Hopefulness in the eyes of children

Nothing is more beautiful then seeing hop in a child's eyes for the first time. It sounds like you succeeded on many levels and congratulations for that.

You seem like a warm, welcoming, and knowledgeable person. I hope you make connections with others here on PulseWire who hope to do what you have already accomplished so you can work together to do even more.

To many more future successes,

Jenna Kellam

William's picture

helping children and women

Hi Jenna,

I strive to be loving, but am not perfect. Since raising three daughters, I have understood the needs of girls/women and have tried to be there for my daughters.

I believe in Jensine and her staff and when I sent them a note about the HIV positive women in the Congo, they suggested I share it on PulseWire. I've been networking for a number of years and it looks like some things are starting to happen. Bottom line: our sisters in Africa have the urge, but need a leg-up to succeed. I am hoping to connect, as you suggested, with another or some others, who share my dream and will unite in a sustainable effort to help our sisters. I am absolutely open to ideas, being directed and whatever it takes to help the African women. Now that I've met a number of African women, my love and dedication has only increased.
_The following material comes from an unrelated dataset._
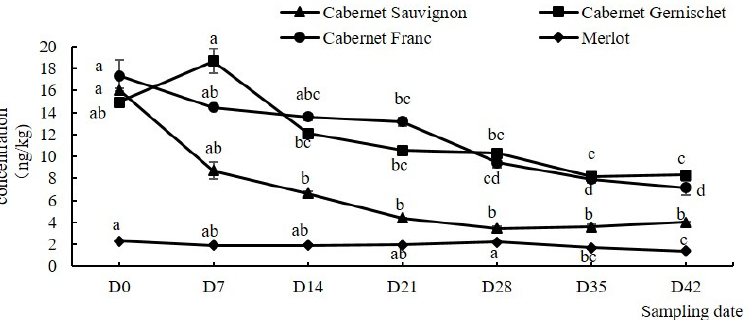
Figure 4. Changes of IBMP during grape ripening. (The ordinate represents the content of IBMP, and the abscissa represents the sampling date explained above.).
What are your areas of interst, Jenna?
peace and love,
William

Wendy's picture

Hope for Children

Giving hope to the children in Liberia is one of the best gifts you can give them. I'd love to help and become a part of this work, I am eager to become part of the effort to help spread the word that they exist. Do you have any ideas or suggestions? What works best? How can we turn this into a humanitarian issue that many people can identify with, and not just an African issue?

Peace and Love,

Wendy

William's picture

Hope for children

Hi Wendy,

There is no quick, easy way to change the world. You can quote me on that.
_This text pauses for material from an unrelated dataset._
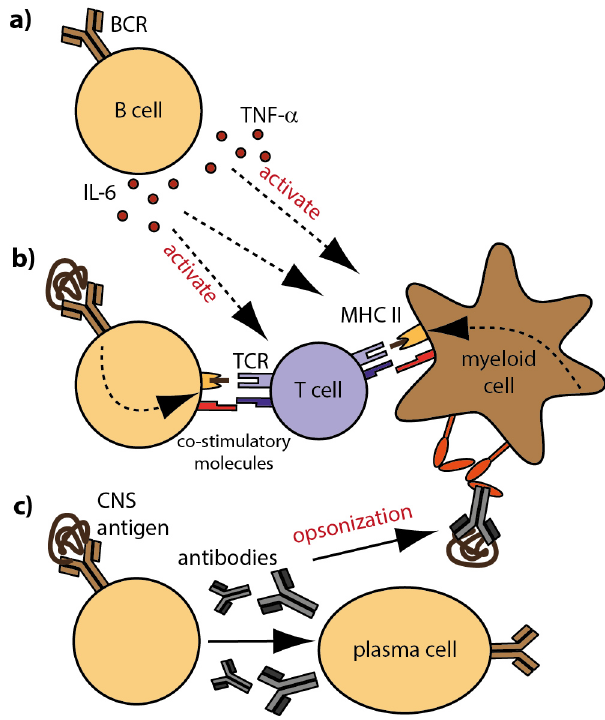
Figure 1. Cellular and molecular B cell properties in MS; ( a ) B cells modulate the activation and differentiation of immune cells by secretion of pro- and anti-inflammatory cytokines; ( b ) Antigen-specific B cells recognize CNS antigen via their BCR and internalize, process and present linearized antigens to responding T cells. Ligation of co-stimulatory molecules and secretion of pro-inflammatory cytokines foster the generation of effector T cells; ( c ) B cells differentiate into antibody-producing plasma cells. Secreted CNS-reactive antibodies that reach the CNS contribute to demyelination and inflammation by complement-mediated cytotoxicity. In the periphery, opsonization of rare CNS antigen by antibodies fosters the generation of auto-reactive T cells; Fc receptors on myeloid APC recognize antibody-antigen complexes and trigger internalization, processing and presentation of opsonized antigen to responding T cells. Definitions: APC = antigen-presenting cells; BCR = B cell receptor; CNS = central nervous system.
Save the Children, UNISEF (spelling?) are making a good impact on a "HELPING CHILDREN" level.

I can now put faces on "children" and have seen their needs. It cost my wife and I about $5,000.00 to go to Liberia and I did question whether it wouldn't be better to just send that money to a reputable organization instead of me traveling to a place where I went 19 days without a shower and existed on a diet of 100% carbs. Whew, it was as hard on my 71 year old body as I had expected.

The hope I saw on the faces of the children is implanted in my heart and the thousands of photos are just visual reminders.
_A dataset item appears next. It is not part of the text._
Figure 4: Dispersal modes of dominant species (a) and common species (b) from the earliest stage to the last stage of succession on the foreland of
My heart is in Africa. I have contact names, know the needs (mostly education for girls)and want to help somehow. I know the answer: awareness, activity and money.

There are many things we could do without driving more than 50 miles in any direction: having an All-African get -together with Ethnic food for sale would be one event. There are about 18,000 people from Africa who are now living in the Portland area, so we have the participants and maybe we could build community for them too. There is one idea that I've wanted to implement for several years. I know some local folks who could help too.

To make a difference we would need an organization, a long-term plan (like 10 or 20 years) and some fund-raising events.

What are your thoughts, Wendy?
peace,
William

Your humanity - this conversation - fills me with such warmth. All of us on PulseWire are so lucky to walk part of life's journey together. Thanking you for sharing and inspiring.